I don’t think there was a book I was more excited to read this year than this one and happily, I wasn’t disappointed.  It’s been three long years since the last novel, The Garden of Lamentations, and I have missed Crombie’s perceptive take on human nature.  It’s character that dominates her novels.  Characters are the alpha and omega of her writing, and this book is no exception to the rule.

I have to say I nearly swooned when I discovered the book was set in the Cotswolds.  There can be no more English village-y type setting, and contemporary writers from Erin Hart to Elizabeth George to G.M. Malliet have taken this classic setting and run with it.  There’s a depth to Deborah Crombie’s writing that sets her apart, and it percolates through every detail of her novels, from setting to plot to whatever she has chosen to examine in a particular book.

In this novel, its food (and to a lesser degree, gardens) but its food that dominates as well as the passion of Chef Viv Holland.  As Gemma and Duncan head out to their coworker Melody’s family mansion in the Cotswolds for a weekend with their children, they take separate cars due to complicated schedules.  Duncan, unfortunately, is involved in a crash on the way there and this also colors the novel’s events.

Duncan’s crash occurs because someone has crashed into him, and the occupants of the other car are dead at the scene.  The story revolves around this occurrence.  Because Duncan is not quite himself thanks to the accident, as well as operating as a guest in someone’s house not to mention as a guest of the local police department, his involvement in the crime is slightly removed, but his perceptions are almost sharper, as he’s observing from the outside.

Because this village – Lower Slaughter, an apt name for a village in a mystery novel, if ever there was one – is small and tightly bound together, everyone knows everyone else.  One of the dead passengers in the crash proves to be a famous chef, well known to Viv personally, and the encounter they had in the pub kitchen where Viv works shortly before his death  is heated and overheard by many.

It takes the rest of the novel to drill down to what it is that bound Viv and the famous chef to one another, why Viv’s eleven year old daughter is furious with her, and the relationships that exist between the various coworkers at the pub.

Melody’s lovely house and parents form the other arm of the book.
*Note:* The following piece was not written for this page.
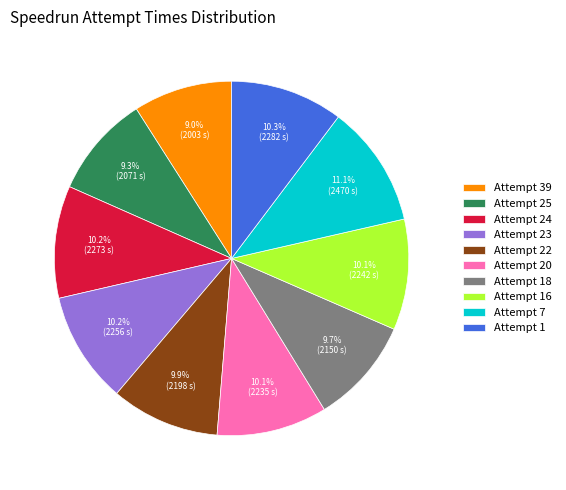

How many segments does this pie chart have?

10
Melody’s mother is involved as she is giving a charity luncheon where Viv is the chef.  Her father is a well-known newspaper publisher and she’s been shy about sharing the fact of who she is with her co-workers, though she’s brought three of them home with her for the weekend.
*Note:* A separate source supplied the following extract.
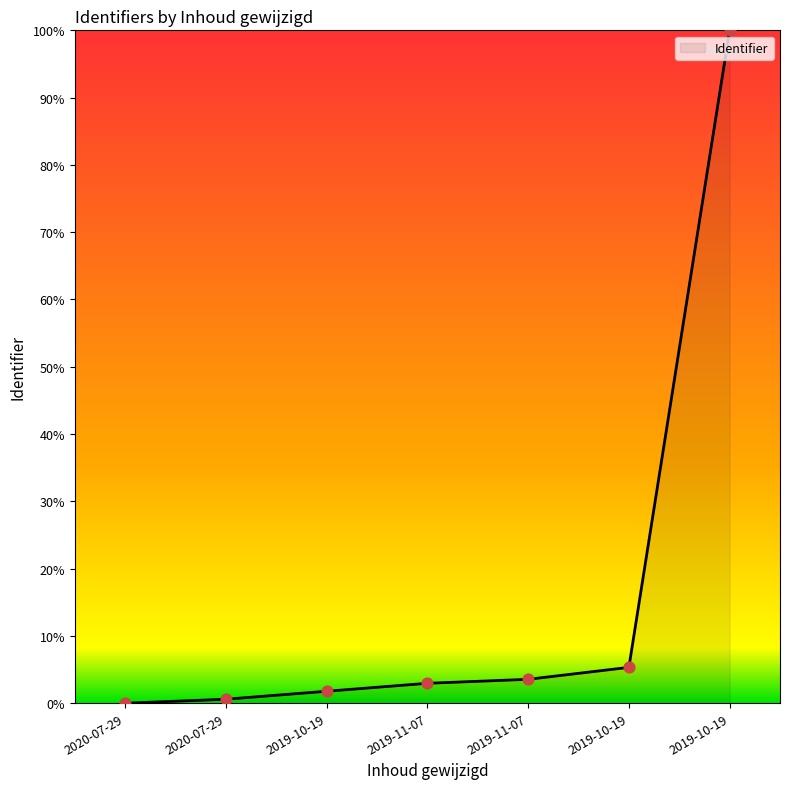

Which has a higher value, 2019-11-07 or 2019-11-07?

2019-11-07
I wouldn’t call this a police procedural, though it is one. I’d call it more of a character procedural.  The characters, personalities, strengths and weaknesses of every person in the novel all play into the eventual outcome of the story.  Each reveal is an organic one, coming naturally from the one before.  This is a seamless, beautiful read, one of the best of the year.

 

And for the curious, you might look up the gardens of Gertrude Jekyll as well as The Slaughters Manor House.  Deborah Crombie’s research must be a real delight.